For decades, the infrastructure needed to keep your public-facing websites online has had a relatively simple design. After all, it was all contained in one or a few datacenters under your control, or under the control of a contractor who did your bidding where network architecture was concerned. It looked, in its simplest form, something like this:
Requests came in, DNS resolved them, the correct server or pool of servers handled them. There was security, and sometimes a few other steps in between, but that still didn’t change that it was a pretty simplistic architecture. Even after virtualization took hold in the datacenter, the servers were still the same, just where they sat became more fluid.
And then cloud computing became the rage.
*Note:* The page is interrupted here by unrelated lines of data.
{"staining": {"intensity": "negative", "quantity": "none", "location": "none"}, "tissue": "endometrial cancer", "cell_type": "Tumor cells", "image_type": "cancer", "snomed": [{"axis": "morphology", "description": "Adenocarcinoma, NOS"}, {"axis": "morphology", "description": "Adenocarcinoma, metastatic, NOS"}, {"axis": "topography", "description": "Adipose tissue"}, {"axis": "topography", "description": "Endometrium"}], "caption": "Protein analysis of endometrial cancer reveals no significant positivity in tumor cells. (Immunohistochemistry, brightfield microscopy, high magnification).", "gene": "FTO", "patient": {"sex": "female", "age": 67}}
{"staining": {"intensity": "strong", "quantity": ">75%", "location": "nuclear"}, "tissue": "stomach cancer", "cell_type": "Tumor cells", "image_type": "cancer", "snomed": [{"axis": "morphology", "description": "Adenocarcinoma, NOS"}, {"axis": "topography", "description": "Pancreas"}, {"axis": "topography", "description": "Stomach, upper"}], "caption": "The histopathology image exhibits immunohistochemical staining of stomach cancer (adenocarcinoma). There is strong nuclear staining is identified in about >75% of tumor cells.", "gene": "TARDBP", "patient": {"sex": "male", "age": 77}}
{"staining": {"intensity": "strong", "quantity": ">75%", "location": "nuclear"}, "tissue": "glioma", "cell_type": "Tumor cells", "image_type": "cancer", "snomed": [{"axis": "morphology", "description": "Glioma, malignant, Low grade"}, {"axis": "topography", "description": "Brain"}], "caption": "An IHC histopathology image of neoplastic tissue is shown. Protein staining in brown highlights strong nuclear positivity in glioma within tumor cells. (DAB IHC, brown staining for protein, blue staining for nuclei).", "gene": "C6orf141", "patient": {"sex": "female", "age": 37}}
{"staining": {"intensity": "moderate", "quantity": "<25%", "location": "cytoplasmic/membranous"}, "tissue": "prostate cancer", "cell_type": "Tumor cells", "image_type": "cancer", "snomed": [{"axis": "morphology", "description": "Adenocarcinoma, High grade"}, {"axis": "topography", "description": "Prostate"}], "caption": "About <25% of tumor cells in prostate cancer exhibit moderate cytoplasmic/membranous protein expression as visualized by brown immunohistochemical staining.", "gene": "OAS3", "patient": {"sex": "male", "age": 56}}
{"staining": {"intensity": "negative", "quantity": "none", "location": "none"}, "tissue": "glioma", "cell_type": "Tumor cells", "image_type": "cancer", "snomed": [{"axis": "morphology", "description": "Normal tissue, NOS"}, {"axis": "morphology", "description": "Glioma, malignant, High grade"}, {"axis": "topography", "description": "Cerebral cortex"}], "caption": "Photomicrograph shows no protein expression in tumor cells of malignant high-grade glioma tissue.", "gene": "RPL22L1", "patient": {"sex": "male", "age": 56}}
Business users started demanding that IT look into it, started asking hard questions about whether it would be cheaper or more cost-effective to run some applications from the cloud, where the up-front costs are less and the overall costs might be higher than internal deployment, might not, but were spread out over time. All valid questions that will have different answers depending upon the variables in question. And that means you have to worry about it.
The new world looks a little different. It’s more complex, and thus is more in need of a makeover. DNS can no longer authoritatively say “oh, that server is over there” because over there might be outside the DNS’s zone. In really complex environments, it is possible that the answer DNS gives out may be vastly different depending upon a variety of factors. If the same application is running in two places, DNS has to direct users to the one most suited to them at this time. Not so simple, really, but comes with the current state of the world.
In the new world, a better depiction would be this:
In this scenario, a more global solution than just DNS is required. The idea that a user in one country could be sent to an app in a public cloud and users in another could be sent to the corporate datacenter kind of implies that localized DNS services are short of a full solution.
That’s where GDNS – Global DNS comes into play. It directs users between local DNS copies to get the correct response required. If it is combined with something like F5 GTM’s Wide IPs, then it can direct people to shifting locations by offering an IP address that is understood at each location. Indeed, it isn’t even understood at each location, it’s a proxy for a local address. Use a Wide IP to give users (and more importantly your apps) a single place to go when GDNS responds, and then choose from a group of local DNS resolutions to direct the user where they need to go.
It’s another layer on DNS, but it is an idea whose time has come. You can only go so far with zone-based LDNS, then you’re outside the zone, or directing users inefficiently. Global DNS is here, and the need is getting more imperative every day. Check it out. Call your ADC vendor to find out what they have on offer, or check out the InfoBlox and F5 information on F5.com if your ADC vendor doesn’t have a Global DNS solution.
Cloud does have its uses, you just have to plan for the issues it creates. This is an easy one to overcome, and you might just get increased agility out of GDNS and Global Server Load Balancing (GSLB).